## WHAT YOU NEED TO DO
Return each line of the entries that holds the string "curve".

++++ DATA TO EXAMINE

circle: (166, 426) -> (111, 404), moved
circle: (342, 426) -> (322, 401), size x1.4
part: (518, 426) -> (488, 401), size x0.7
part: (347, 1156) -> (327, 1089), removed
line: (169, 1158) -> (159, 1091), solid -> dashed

++++++++
++++ DATA TO EXAMINE

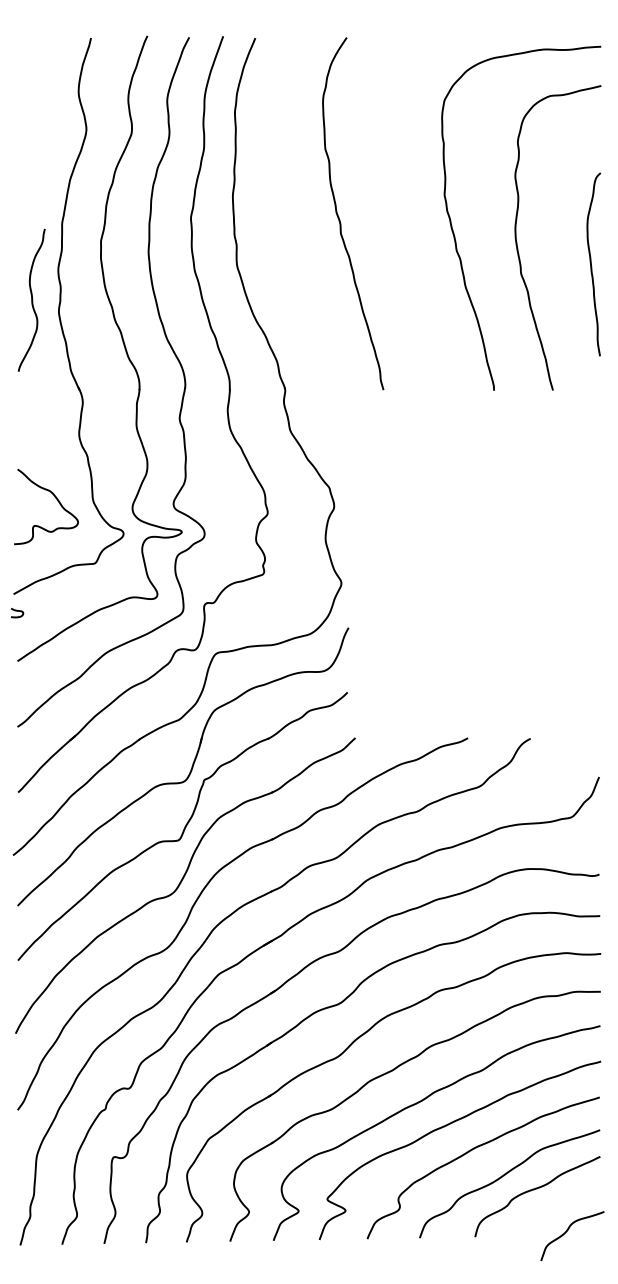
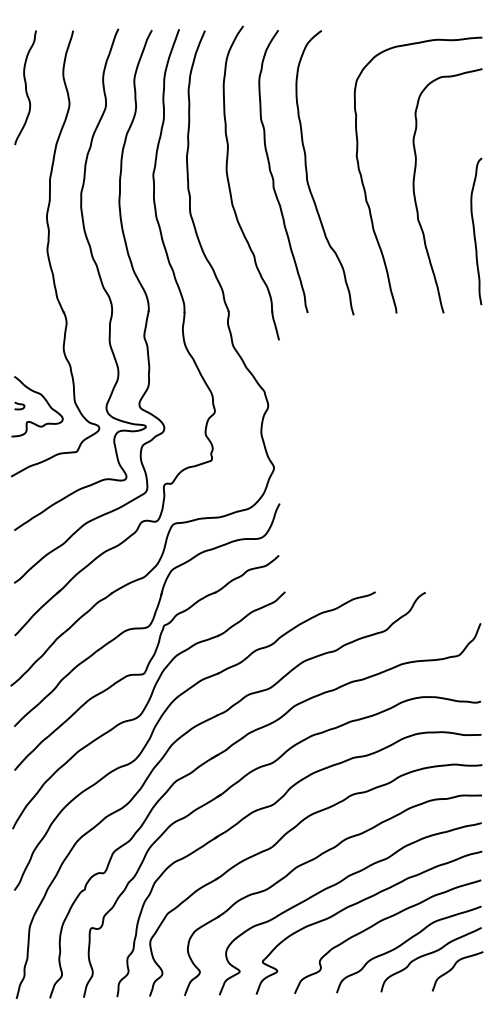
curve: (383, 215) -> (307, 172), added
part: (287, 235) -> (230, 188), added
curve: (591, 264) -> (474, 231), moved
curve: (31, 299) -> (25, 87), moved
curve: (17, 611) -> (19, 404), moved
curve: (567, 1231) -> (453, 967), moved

++++++++

## TASK OUTPUT
curve: (383, 215) -> (307, 172), added
curve: (591, 264) -> (474, 231), moved
curve: (31, 299) -> (25, 87), moved
curve: (17, 611) -> (19, 404), moved
curve: (567, 1231) -> (453, 967), moved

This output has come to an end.